The Information Commissioner’s Office (ICO) has released the details of a prosecution and a police undertaking after private and sensitive information was intentionally leaked on social media platform Twitter.
William Godfrey from Kent had been in a relationship with a probation officer when he came into possession of a USB data stick containing sensitive data. He later tweeted some of the sensitive data on the USB device and threatened to release more data as well.
For their part, Surrey Police signed an undertaking to improve their data protection policies and procedures.
According to the ICO release, the name and address of a vulnerable adult was posted together with health and sex-life data. The man also threatened to publish a 40-page document containing further information, including details about a sexual offence victim.
He had also tweeted, under a separate account, further information to the Surrey Police twitter handle as well.
Despite being asked by the ICO to hand over the USB device and not publish the data, Godfrey refused to do so leading to an injunction being taken out against him. In court, he admitted to breaching the Data Protection Act and was subsequently handed a 12-month conditional discharge (which means if he breaks the law again within a year then he’ll be punished).
Police data protection breaches
Police data protection breaches from leaks and the misuse of private information are not uncommon. Reports and research has been done by experts and watchdogs who have found there is a long-standing history of data protection issues that involve the police. They range from cases like this one where data is not looked after properly and falls into the wrong hands, to the abuse of powers to search police databases for information without appropriate authorisation or reason.

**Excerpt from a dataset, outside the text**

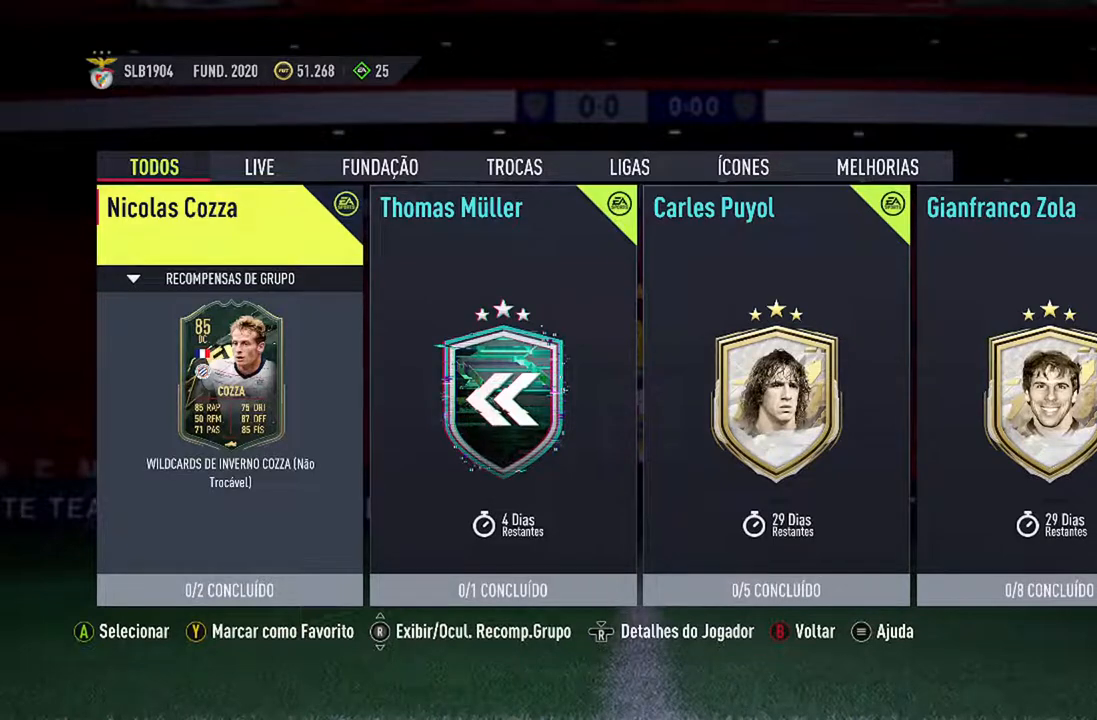
{"buttons": [], "left_stick": "center", "right_stick": "center", "events": []}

At the end of the day, the police are not above the law. If a data protection breach happens because of a police data leak or a police data protection breach, a victim can be entitled to compensation in the same way anyone else can.
Vigilance about what you post on social media
A lot of people still fail to appreciate that the law applies to social media platforms like Facebook and Twitter. You can be responsible for a data protection breach if you release data on Facebook or Twitter that breaches the law.
Head of enforcement at the ICO, Steve Eckersley, stated this important fact:
“People should always be careful about what they share on social media, both about themselves and others. But when it’s sensitive and confidential personal information that they have no right to see or possess in the first place, then we will not hesitate to take action to protect people’s rights.”